- Assigned task 1:
In the article on Trujillo and Dominican skin color, during which years did the US occupy the island?
- Assigned task 2:
Rewrite the passage of the article on Trujillo and Dominican skin color from "Paranoid about his past" up to and including "saw as short-comings.", putting "powder" in place of "make-up".

- Exercise passage:
◆ ◆ ◆ ◆ ◆ ◆ ◆
The Root of the Dominican Skin Crisis

Life Magazine. 1955
The dictator of the Dominican Republic, Rafael Trujillo, was paranoid about his Haitian roots. His grandmother was Haitian, and he was trained by the military guard created by the US government during its occupation of the island from 1916 to 1924, thus inheriting American ideals of race and segregation. 

However, he was his own man, and one of the main Dominican holidays at the time centered around the country paying off its international debt; sovereignty and nationalism were core aspects of the regime. 
Thus, when Trujillo met Nixon, he did not see himself as a puppet, or as the weak president of a banana republic upheld by his American masters; instead, he sought to be seen as an equal, as a white man who was heading a white state that, just like the US, had a "black problem."
LIFE. 1939
Simply put, there are no pictures of Trujillo wearing swimwear or anything less than a long-sleeved shirt. Even when Trujillo welcomed U.S. Senator Theodore F. Green in 1939, he was clearly overdressed for the party. At a time when segregation was the norm in the United States, perhaps Trujillo did not want to offend his guest by allowing his dark skin in the same water as a white US senator.

The Dominican Republic is a tropical country, but during the Trujillo era any man who walked around with a blazer in his hands, or over his shoulders -- as opposed to properly buttoned -- could have the suit impounded by the police, at the very least, and at the very worst: be taken to prison and tortured. The scorching heat was no excuse, removing your blazer was potentially a crime against the state. Newspaper articles during the Trujillo Era even went as far as linking people who wore short-sleeved guayabera shirts with communists.

Archivo General de la Nacion
Even after undergoing throat surgery to stave off a case of anthrax poisoning in 1940, the first official picture of Trujillo in recovery shows him wearing attire more suited for Northern Europe than for a tropical country. Trujillo acquired anthrax because of his love of livestock, but there are also rumors that it was an assassination attempt; each brush with death only reminded him of his mortality and fed his paranoia.

Trujillo's paranoia stemmed from his personal insecurities, insecurities which were cemented in him when, in the 1920s, while he was leader of the nation's military, he was denied acceptance to the country's main country club. Dominican society at-the-time was divided between people who came from families where individuals engaged in manual labor, and those that could afford to outsource such labor, so-called "first families." Trujillo came from a working-class family, and thus it was not possible for him to advance in the social world of "first" Dominican families during the era.

Paranoid about his past of manual labor and of his Haitian roots and of his brown complexion, Trujillo wore make-up to "lighten" his skin, to compensate for what he saw as short-comings. 

Grupo Leon Jimenez. 1961
A famous picture taken of the back of Trujillo's neck shows what appears to be very dark skin. The potential leak of an image like that was seen by Trujillo as a threat to national security, and images were guarded carefully, this one being one of the last ones taken when he was alive.

For more than three decades, the Dominican Republic was ruled by a man who had deep racial insecurities, and he implanted into the minds of almost all Dominicans the same fiction he had created for himself: that in which Dominicans were a European people with noble roots. 

School books produced by the Trujillo regime mention his "noble blood" as one of his good virtues. His blood was so noble, according to the regime's propaganda machine, that puppet President Manuel de Jesus Troncoso saw it as an honor to hold Trujillo's umbrella.

AGN. 1942.
Today, almost 60 years after his assassination, Trujillo's influence remains strong. Not only, however, with just people who have a Haitian ancestor, but also in those who are fully Haitian and trying to survive and integrate into Dominican society. In 2015, lightening creams and plastic surgeries can virtually create different identities for individuals who have insecurities about their race. Due to the high demand for plastic surgery within the Dominican Republic, the island has produced a very large number of highly-skilled surgeons, turning the island into a medical tourism hotspot.

ESPN
Though individuals like Sammy Sosa are at the extreme end of racial "whitening" in the Dominican Republic, it is casually expected for well-to-do women to "fix" their wide noses to make them appear more European. The current wave of nationalism sweeping the nation, combined with the economic rise of the country and its large expat community, means that future Dominicans may look very different from how Dominicans looked at the turn of the 20th century, before the rise of Trujillo.
◆ ◆ ◆ ◆ ◆ ◆ ◆
- Entries supplied:

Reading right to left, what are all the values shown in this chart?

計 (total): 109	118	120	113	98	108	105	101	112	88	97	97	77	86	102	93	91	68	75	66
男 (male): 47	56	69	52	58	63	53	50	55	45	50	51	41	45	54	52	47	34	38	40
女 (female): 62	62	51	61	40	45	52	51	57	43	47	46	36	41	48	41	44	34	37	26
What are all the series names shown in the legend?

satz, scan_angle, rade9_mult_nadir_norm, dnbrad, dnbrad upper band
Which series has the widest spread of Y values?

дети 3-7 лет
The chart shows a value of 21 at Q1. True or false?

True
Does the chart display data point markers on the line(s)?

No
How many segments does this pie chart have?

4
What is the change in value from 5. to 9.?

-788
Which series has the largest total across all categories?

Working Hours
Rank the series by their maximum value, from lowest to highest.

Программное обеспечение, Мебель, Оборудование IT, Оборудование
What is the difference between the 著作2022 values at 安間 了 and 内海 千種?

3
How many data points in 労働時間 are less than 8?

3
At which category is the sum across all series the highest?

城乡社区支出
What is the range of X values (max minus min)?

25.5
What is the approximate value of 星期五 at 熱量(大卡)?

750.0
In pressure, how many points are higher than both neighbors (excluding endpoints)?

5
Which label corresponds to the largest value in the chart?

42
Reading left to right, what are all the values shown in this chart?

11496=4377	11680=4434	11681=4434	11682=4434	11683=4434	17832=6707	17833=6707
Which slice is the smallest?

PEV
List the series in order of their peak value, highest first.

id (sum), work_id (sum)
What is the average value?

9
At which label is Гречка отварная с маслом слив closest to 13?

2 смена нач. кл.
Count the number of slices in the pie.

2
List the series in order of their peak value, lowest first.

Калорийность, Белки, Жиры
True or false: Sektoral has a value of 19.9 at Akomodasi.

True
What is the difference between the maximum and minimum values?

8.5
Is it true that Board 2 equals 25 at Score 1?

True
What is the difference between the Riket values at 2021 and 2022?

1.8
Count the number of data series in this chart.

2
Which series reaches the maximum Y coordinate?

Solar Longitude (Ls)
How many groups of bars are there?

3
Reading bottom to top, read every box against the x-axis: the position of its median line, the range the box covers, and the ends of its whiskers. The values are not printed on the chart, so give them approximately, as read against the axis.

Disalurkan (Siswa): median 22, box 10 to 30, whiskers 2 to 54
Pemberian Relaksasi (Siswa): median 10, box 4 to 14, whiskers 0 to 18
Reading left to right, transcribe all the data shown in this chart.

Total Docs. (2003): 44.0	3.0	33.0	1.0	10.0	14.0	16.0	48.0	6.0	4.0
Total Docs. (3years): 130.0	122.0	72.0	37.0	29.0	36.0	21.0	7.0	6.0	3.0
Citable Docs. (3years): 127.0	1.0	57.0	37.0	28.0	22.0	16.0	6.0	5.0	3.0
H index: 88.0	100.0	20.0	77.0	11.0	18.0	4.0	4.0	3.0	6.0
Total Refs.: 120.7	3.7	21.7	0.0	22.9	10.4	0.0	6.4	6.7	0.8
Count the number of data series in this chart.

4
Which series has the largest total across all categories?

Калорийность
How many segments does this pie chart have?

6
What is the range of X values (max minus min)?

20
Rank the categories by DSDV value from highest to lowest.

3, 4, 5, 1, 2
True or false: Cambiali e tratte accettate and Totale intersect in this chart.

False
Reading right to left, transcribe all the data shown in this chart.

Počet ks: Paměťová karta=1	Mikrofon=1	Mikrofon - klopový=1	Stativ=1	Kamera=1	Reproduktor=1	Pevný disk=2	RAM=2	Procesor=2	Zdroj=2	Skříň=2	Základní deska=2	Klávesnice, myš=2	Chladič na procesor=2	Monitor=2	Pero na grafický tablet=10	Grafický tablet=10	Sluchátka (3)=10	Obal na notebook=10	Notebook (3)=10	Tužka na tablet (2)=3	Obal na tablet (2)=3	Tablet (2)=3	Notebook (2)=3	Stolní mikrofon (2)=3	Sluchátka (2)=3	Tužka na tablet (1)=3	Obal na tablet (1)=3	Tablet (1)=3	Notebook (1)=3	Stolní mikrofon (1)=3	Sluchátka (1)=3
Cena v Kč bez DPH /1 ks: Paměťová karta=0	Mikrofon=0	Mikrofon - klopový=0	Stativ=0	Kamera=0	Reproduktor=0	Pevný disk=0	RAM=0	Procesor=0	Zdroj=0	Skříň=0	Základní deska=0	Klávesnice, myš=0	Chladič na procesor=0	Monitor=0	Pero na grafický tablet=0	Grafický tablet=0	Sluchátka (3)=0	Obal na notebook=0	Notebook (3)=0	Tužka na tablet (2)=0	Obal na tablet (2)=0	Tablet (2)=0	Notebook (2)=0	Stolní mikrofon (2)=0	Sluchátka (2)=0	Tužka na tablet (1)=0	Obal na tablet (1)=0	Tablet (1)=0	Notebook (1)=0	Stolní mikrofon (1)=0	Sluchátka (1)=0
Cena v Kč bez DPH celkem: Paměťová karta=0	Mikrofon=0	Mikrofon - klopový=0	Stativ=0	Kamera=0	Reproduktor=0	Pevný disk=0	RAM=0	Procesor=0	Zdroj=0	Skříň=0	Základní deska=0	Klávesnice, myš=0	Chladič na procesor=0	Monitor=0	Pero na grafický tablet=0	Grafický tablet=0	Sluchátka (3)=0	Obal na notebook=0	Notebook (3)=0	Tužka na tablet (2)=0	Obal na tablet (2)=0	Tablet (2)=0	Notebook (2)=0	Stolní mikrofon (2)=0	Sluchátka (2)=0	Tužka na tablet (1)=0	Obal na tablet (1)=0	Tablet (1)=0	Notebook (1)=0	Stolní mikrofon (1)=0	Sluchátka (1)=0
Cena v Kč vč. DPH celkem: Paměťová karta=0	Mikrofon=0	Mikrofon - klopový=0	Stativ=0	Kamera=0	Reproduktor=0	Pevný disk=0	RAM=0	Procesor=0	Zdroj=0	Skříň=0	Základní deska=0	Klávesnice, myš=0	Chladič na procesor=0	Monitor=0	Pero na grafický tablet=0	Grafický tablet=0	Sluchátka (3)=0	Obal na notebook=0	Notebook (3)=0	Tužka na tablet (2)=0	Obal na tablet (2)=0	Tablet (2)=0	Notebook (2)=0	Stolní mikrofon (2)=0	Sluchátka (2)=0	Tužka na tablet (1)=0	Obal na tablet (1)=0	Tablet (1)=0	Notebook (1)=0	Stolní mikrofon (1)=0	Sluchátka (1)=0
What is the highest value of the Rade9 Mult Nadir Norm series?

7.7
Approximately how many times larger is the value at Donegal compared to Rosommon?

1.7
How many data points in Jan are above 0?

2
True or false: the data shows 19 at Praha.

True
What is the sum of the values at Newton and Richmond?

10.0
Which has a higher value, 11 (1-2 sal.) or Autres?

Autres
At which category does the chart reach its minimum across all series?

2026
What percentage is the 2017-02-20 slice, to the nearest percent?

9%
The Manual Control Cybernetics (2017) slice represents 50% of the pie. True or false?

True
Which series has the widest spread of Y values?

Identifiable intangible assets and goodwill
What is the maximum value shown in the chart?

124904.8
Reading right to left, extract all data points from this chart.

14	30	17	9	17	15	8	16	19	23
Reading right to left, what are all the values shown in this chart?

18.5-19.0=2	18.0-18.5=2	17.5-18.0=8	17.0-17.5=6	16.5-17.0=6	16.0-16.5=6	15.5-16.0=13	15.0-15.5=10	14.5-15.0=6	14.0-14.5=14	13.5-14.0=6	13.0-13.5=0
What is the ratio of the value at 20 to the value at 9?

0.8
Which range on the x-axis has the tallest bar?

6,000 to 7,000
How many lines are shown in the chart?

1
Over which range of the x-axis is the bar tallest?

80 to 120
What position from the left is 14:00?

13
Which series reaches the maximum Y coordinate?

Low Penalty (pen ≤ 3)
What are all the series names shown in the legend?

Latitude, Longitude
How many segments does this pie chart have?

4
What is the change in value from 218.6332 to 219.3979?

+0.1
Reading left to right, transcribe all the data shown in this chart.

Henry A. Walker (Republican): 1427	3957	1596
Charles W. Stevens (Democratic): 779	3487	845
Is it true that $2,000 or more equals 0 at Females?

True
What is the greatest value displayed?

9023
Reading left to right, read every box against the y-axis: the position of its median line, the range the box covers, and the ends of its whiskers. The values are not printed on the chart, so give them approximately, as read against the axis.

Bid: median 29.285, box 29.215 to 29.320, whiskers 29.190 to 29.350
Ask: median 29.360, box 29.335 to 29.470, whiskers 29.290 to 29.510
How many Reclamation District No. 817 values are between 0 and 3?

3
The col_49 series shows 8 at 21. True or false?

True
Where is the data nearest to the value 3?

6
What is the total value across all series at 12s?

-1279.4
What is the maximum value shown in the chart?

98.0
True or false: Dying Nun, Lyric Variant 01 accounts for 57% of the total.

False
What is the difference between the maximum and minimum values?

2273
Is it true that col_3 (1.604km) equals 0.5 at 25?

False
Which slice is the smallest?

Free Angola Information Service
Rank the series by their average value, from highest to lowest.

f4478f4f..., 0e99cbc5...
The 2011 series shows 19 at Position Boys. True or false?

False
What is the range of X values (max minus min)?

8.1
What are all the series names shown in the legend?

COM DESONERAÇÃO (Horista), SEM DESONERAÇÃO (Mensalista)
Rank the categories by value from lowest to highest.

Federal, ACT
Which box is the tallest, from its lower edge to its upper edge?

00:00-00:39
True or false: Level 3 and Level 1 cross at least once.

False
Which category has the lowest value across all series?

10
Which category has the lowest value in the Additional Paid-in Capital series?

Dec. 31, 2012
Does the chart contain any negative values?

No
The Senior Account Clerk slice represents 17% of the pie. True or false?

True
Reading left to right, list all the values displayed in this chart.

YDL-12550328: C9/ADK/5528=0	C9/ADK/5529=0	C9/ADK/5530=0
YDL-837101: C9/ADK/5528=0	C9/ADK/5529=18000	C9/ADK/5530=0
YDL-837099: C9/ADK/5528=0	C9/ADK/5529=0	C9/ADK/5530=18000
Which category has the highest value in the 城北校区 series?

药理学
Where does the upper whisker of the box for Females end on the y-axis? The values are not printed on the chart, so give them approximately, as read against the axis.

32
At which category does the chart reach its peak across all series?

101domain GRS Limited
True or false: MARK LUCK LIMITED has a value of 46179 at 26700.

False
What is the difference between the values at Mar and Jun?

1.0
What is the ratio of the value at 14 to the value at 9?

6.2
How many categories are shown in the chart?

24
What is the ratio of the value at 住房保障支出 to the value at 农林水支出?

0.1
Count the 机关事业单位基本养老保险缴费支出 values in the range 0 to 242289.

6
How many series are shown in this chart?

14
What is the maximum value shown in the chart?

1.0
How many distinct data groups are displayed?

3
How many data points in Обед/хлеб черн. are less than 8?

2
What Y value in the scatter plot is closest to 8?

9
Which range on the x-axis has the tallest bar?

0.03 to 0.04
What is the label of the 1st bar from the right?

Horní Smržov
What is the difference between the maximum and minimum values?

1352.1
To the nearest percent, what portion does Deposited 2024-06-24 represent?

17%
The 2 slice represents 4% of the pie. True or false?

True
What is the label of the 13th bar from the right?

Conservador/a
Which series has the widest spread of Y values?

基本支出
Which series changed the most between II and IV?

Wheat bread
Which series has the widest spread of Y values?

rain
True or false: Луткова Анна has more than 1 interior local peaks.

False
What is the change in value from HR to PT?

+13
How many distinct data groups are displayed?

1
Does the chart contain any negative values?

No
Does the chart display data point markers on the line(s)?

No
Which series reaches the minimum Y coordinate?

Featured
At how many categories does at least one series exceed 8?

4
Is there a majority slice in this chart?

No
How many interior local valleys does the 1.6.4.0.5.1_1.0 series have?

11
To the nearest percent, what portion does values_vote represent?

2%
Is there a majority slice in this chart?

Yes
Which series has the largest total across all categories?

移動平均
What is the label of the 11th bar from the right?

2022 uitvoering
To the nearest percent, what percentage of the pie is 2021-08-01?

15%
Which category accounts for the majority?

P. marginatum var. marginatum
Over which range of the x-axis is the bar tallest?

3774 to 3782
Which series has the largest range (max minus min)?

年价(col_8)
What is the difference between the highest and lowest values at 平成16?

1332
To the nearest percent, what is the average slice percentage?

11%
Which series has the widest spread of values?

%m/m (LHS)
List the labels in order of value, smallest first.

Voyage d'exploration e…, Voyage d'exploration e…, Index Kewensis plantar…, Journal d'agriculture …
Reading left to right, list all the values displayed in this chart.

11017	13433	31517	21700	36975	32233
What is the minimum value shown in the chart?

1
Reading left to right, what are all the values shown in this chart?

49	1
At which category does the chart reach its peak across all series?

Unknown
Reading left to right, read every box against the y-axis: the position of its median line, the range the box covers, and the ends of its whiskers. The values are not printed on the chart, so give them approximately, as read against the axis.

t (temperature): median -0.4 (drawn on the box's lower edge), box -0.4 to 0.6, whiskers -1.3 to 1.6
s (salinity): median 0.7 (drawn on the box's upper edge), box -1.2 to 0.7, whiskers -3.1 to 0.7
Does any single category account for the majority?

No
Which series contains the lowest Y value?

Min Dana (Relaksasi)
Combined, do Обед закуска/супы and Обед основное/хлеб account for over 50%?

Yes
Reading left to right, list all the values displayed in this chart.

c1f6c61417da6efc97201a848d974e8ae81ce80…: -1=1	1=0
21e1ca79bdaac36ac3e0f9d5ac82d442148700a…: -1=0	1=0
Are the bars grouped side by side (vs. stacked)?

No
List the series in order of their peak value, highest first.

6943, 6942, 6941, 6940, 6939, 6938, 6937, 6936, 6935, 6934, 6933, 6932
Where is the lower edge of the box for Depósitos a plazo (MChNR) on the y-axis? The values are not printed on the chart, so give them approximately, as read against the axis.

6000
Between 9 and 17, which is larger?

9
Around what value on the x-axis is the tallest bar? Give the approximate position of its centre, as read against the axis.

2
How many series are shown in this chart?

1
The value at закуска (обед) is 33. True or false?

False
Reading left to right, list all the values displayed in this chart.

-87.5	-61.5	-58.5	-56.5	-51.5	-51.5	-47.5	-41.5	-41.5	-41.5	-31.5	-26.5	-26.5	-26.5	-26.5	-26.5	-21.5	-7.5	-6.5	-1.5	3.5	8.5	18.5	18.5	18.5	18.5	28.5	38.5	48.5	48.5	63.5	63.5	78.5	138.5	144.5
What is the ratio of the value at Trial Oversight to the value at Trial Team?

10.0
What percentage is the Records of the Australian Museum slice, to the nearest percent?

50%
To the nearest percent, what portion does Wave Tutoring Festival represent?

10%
◆ ◆ ◆ ◆ ◆ ◆ ◆
- Your solution 1:
From 1916 to 1924.

- Your solution 2:
Paranoid about his past of manual labor and of his Haitian roots and of his brown complexion, Trujillo wore powder to "lighten" his skin, to compensate for what he saw as short-comings.